Zumindest mal die Diskussion ist damit offiziell eröffnet, denn der Hopfen offiziell vorgesetzte neue DFL-Aufsichtsratschef Hans-Joachim Watzke zeigte sich ebenfalls unerwartet offen für Neuerungen. Er sei zwar "nie ein Freund von Play-offs" gewesen, erklärte der BVB-Geschäftsführer. "Aber es darf unter Berücksichtigung der jeweiligen Gesamtsituation mit Blick auf die Spielmodi keine grundsätzlichen Denkverbote geben."

Beinahe postwendend kündigte der Ligaverband einen "Diskussionsprozess mit offenem Ausgang" in den kommenden Monaten an. "Es ist eine dringend notwendige Debatte", kommentierte sogar der Gralshüter kicker. "Der längst erloschene Wettkampf an der Bundesliga-Spitze muss neu befeuert werden."

Bleibt die Frage, ob Kahns Aussagen zu einem Umdenken bei den Verantwortlichen in der Liga führen, die sich auch diesmal allesamt gegen Playoffs aussprachen. "Ich bin absolut dagegen", sagte etwa Bayer-Boss Rudi Völler.
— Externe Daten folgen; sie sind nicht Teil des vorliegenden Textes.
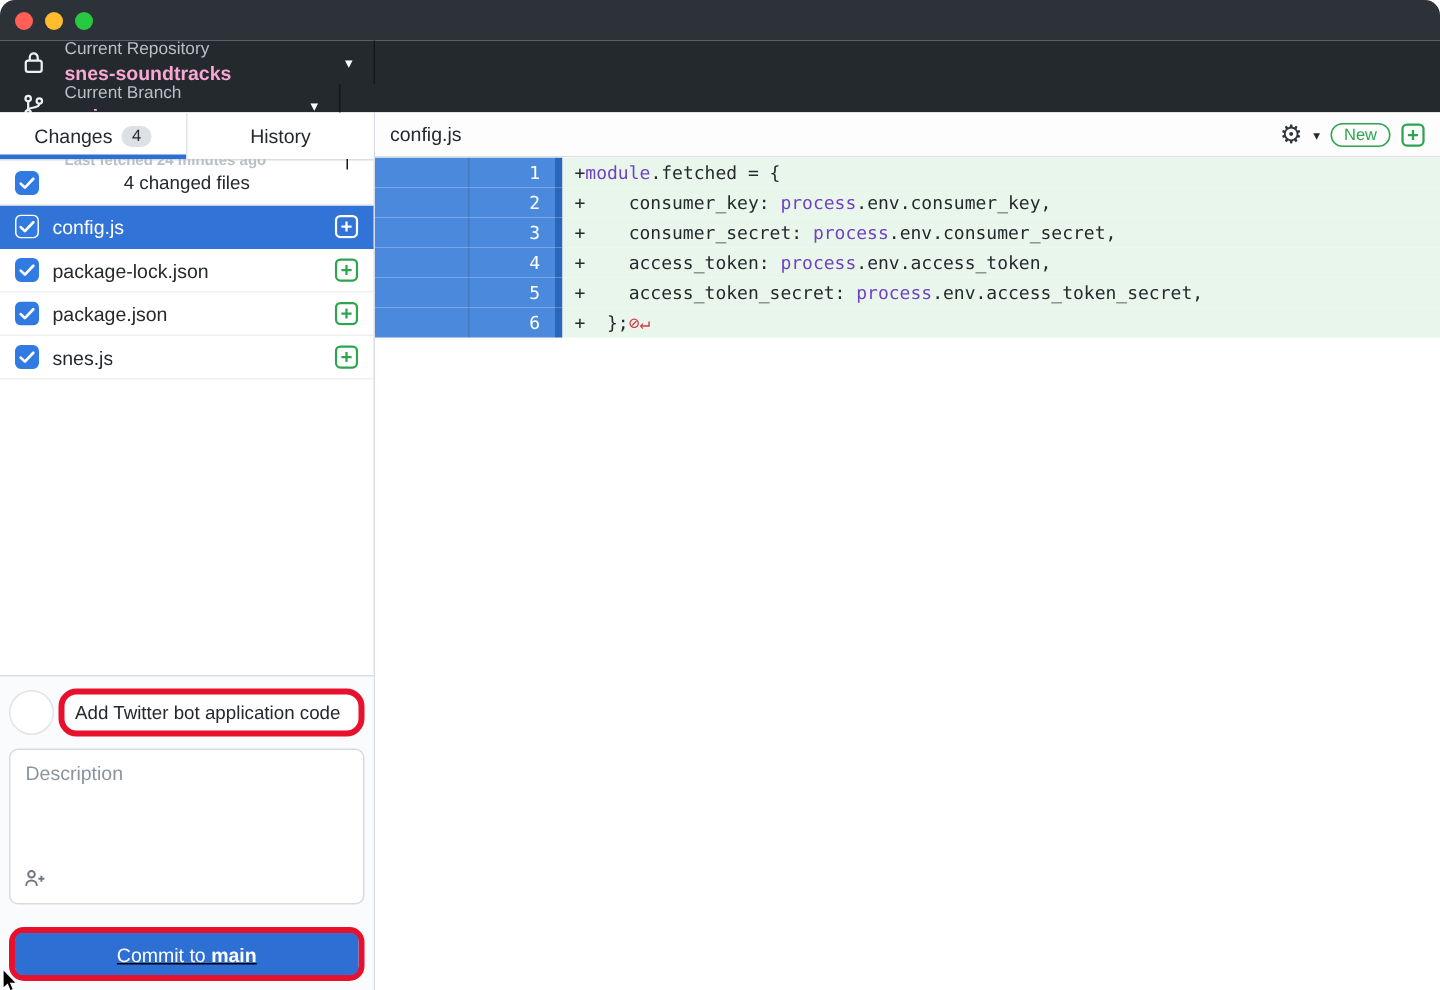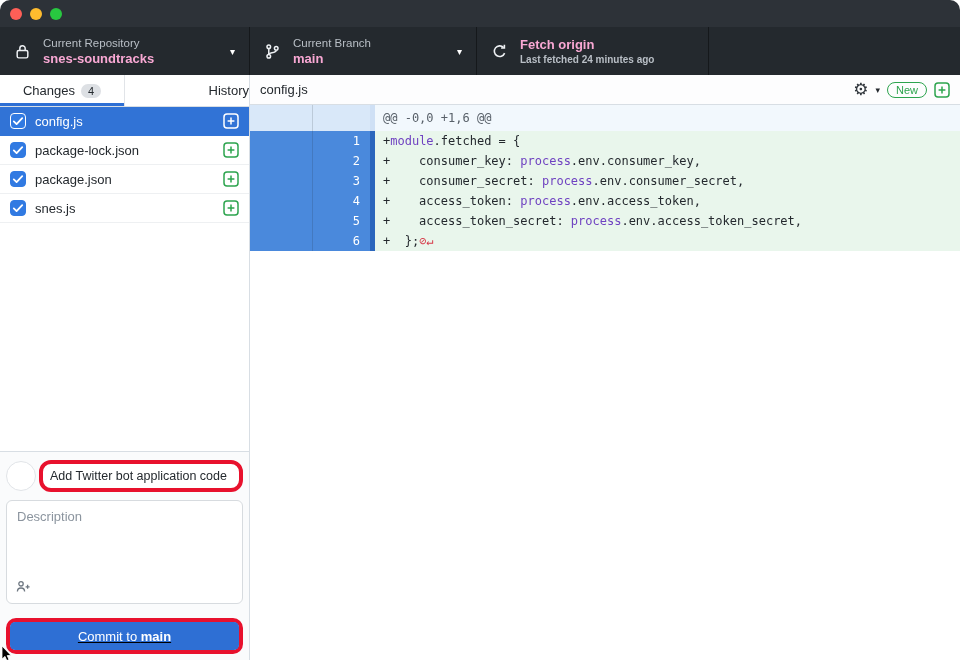"Current Repository" .toolbar { flex-direction: none -> column }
Hopfens Vorgänger Christian Seifert sprach 2020 sogar von einem "Kulturbruch. Das müsste von der breiten Masse getragen werden, von Klubs und Fans".

Organisierte Fans contra neue Formate und Wettbewerbe

Zumindest die organisierten Anhänger sind weiterhin strikt gegen solche Überlegungen. "Wir brauchen keine neuen Formate und Wettbewerbe, die durch noch mehr Vermarktung mehr Geld in den Fußball spülen. Wir brauchen endlich Regularien, die die Integrität des Wettbewerbs sicherstellen", erklärte das Fanbündnis "Unsere Kurve".

Die Hauptargumente der Gegner fasste Christian Streich zusammen. "Ich finde, dass derjenige, der nach 34 Spielen die meisten Punkte hat, auch Meister werden sollte", meinte Freiburgs Trainer: "Und ich finde, die Meisterschaft in dem Modus, wie sie jetzt ist, am gerechtesten und mit der größten Aussagekraft. Aber nicht immer am spannendsten."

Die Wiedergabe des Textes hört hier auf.